🤖 AI Summary
Existing methods struggle to generate full-body talking animations driven jointly by audio and text from a single portrait image. This paper proposes the first text-controllable, audio-driven full-body motion generation framework. First, we introduce a codebook-to-pose translation module to enhance motion naturalness. Second, we design a multimodal video diffusion model that fuses Whisper audio embeddings, CLIP text encodings, and 2D DWpose-guided motion representations for high-fidelity animation synthesis. Our method accepts either headshot or full-body portrait inputs, significantly improving visual quality, identity preservation, and lip-sync accuracy.
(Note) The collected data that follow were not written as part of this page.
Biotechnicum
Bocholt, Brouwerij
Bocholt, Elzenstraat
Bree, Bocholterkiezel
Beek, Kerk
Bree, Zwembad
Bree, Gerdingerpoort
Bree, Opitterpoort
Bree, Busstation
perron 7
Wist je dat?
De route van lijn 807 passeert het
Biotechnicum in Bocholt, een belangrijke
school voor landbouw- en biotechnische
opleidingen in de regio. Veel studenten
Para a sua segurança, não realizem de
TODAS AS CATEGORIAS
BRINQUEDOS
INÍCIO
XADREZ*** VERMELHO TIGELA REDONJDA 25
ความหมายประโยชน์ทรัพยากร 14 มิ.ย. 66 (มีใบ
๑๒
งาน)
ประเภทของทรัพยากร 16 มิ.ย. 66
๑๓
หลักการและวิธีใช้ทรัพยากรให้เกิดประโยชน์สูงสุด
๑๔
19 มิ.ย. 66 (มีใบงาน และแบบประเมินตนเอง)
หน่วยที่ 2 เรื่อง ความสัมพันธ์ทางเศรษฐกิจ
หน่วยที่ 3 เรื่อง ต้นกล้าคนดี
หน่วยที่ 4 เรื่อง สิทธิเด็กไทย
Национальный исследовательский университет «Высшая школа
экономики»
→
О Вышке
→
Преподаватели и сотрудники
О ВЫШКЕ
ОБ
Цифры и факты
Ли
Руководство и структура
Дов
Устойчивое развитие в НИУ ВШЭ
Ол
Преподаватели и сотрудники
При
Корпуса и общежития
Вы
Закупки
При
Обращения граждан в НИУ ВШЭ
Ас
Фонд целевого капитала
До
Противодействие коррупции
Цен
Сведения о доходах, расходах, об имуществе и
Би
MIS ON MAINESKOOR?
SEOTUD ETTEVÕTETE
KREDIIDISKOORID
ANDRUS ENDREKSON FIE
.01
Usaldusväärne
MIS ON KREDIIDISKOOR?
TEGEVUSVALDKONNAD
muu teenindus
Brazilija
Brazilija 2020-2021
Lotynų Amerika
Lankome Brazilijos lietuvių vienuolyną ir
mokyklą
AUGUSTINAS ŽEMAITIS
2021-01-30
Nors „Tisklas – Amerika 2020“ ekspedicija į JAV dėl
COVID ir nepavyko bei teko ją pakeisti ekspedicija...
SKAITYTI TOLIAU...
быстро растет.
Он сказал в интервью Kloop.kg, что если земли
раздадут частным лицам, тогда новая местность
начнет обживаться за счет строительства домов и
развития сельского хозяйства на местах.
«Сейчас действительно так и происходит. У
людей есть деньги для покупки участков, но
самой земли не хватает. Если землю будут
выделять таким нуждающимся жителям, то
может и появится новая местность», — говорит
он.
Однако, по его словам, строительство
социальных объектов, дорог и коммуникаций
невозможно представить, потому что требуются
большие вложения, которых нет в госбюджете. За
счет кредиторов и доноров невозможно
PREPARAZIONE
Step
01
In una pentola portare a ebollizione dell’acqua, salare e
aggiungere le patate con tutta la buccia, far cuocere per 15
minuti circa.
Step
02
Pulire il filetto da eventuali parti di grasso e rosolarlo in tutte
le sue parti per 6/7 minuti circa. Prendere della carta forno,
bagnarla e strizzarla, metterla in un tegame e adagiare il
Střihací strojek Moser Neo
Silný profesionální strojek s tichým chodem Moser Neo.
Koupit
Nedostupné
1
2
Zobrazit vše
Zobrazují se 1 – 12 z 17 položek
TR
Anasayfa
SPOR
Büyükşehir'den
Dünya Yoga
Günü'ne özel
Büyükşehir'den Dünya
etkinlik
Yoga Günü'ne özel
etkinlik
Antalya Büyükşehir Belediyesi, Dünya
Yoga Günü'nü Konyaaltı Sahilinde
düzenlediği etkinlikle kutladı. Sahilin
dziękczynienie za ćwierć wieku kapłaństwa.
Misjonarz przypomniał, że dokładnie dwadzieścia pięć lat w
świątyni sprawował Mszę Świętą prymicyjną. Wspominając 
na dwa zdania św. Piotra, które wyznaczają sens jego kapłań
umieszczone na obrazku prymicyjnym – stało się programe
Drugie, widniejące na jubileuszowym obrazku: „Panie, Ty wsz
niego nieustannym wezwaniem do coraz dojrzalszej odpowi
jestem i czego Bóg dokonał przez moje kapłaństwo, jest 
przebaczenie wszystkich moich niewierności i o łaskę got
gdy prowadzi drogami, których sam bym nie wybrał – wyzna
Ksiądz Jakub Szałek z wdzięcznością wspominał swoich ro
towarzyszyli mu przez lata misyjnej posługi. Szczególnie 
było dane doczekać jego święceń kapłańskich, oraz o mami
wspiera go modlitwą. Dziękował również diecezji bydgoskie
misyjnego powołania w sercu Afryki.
Notably, it enables fine-grained, text-specified full-body gestures—such as “waving” or “nodding”—for the first time. Quantitative and qualitative evaluations demonstrate state-of-the-art performance across multiple metrics, including FID, LSE, and SyncNet score.
📝 Abstract
Human animation from a single reference image shall be flexible to synthesize whole-body motion for either a headshot or whole-body portrait, where the motions are readily controlled by audio signal and text prompts. This is hard for most existing methods as they only support producing pre-specified head or half-body motion aligned with audio inputs. In this paper, we propose a versatile human animation method, i.e., VersaAnimator, which generates whole-body talking human from arbitrary portrait images, not only driven by audio signal but also flexibly controlled by text prompts. Specifically, we design a text-controlled, audio-driven motion generator that produces whole-body motion representations in 3D synchronized with audio inputs while following textual motion descriptions. To promote natural smooth motion, we propose a code-pose translation module to link VAE codebooks with 2D DWposes extracted from template videos. Moreover, we introduce a multi-modal video diffusion that generates photorealistic human animation from a reference image according to both audio inputs and whole-body motion representations. Extensive experiments show that VersaAnimator outperforms existing methods in visual quality, identity preservation, and audio-lip synchronization.